WORK ORDER: Go through the data below and return each line where the string "from" occurs.

RECORDS TO PROCESS:
━━━━━━━━━━━━━━━━
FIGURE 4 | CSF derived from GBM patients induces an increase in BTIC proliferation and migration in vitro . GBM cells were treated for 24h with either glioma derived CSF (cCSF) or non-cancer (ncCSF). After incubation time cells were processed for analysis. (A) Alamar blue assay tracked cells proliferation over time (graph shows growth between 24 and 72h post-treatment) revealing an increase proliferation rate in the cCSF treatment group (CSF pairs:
━━━━━━━━━━━━━━━━
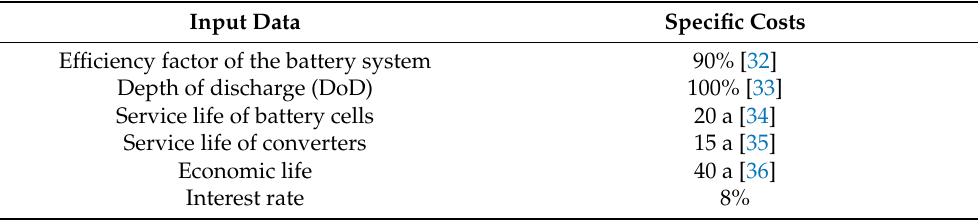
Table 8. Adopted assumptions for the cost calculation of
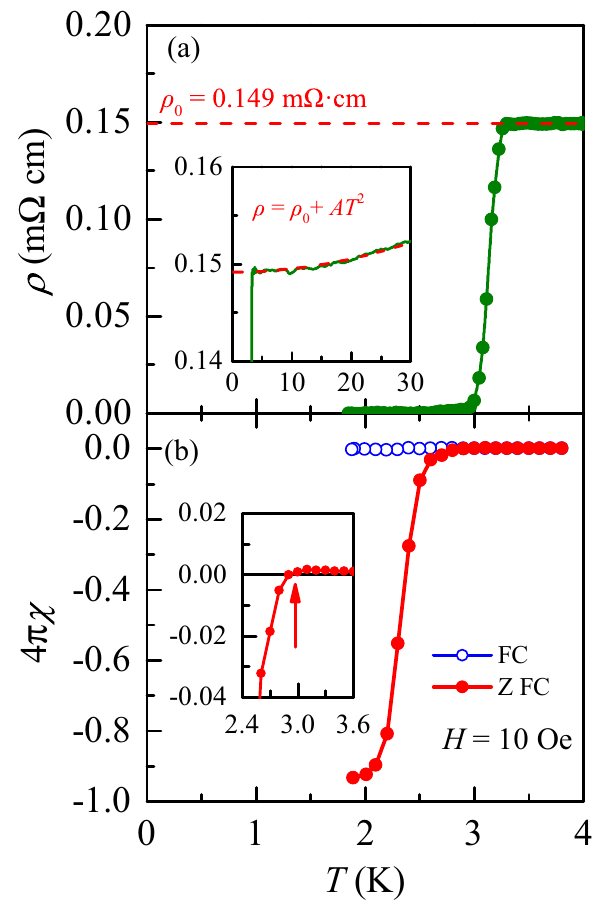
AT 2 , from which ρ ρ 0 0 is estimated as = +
━━━━━━━━━━━━━━━━
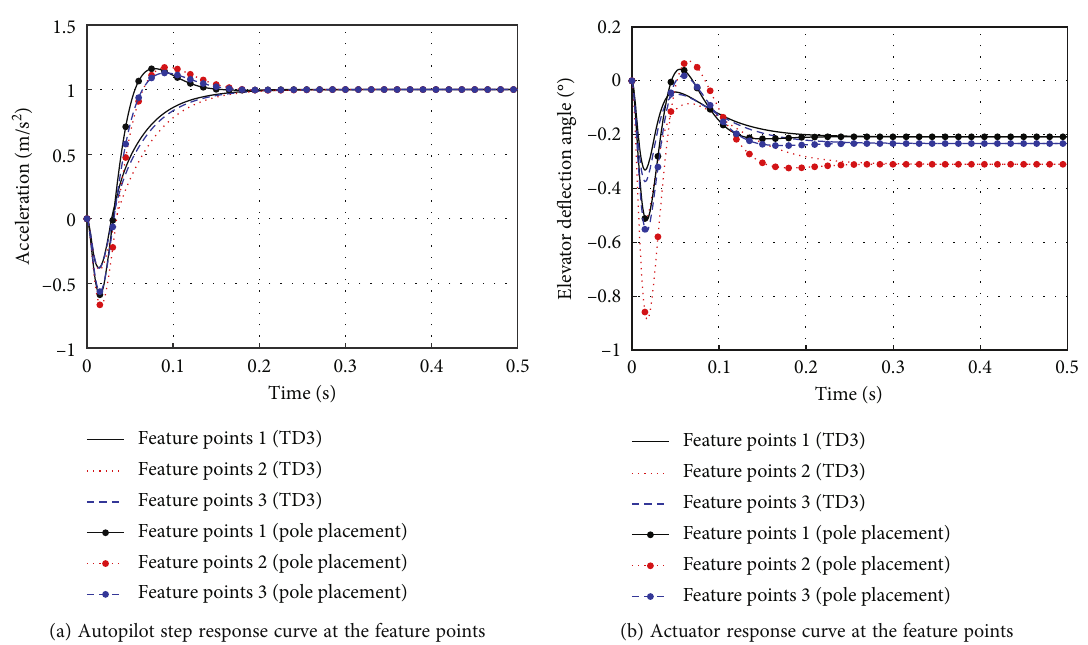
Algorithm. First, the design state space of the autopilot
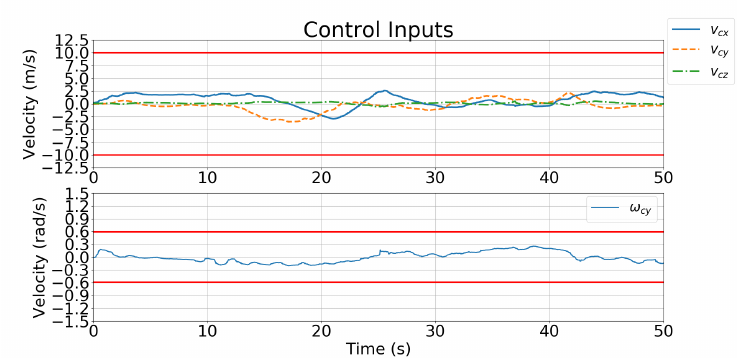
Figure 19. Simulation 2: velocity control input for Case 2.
━━━━━━━━━━━━━━━━
ANSWER:
FIGURE 4 | CSF derived from GBM patients induces an increase in BTIC proliferation and migration in vitro . GBM cells were treated for 24h with either glioma derived CSF (cCSF) or non-cancer (ncCSF). After incubation time cells were processed for analysis. (A) Alamar blue assay tracked cells proliferation over time (graph shows growth between 24 and 72h post-treatment) revealing an increase proliferation rate in the cCSF treatment group (CSF pairs:
AT 2 , from which ρ ρ 0 0 is estimated as = +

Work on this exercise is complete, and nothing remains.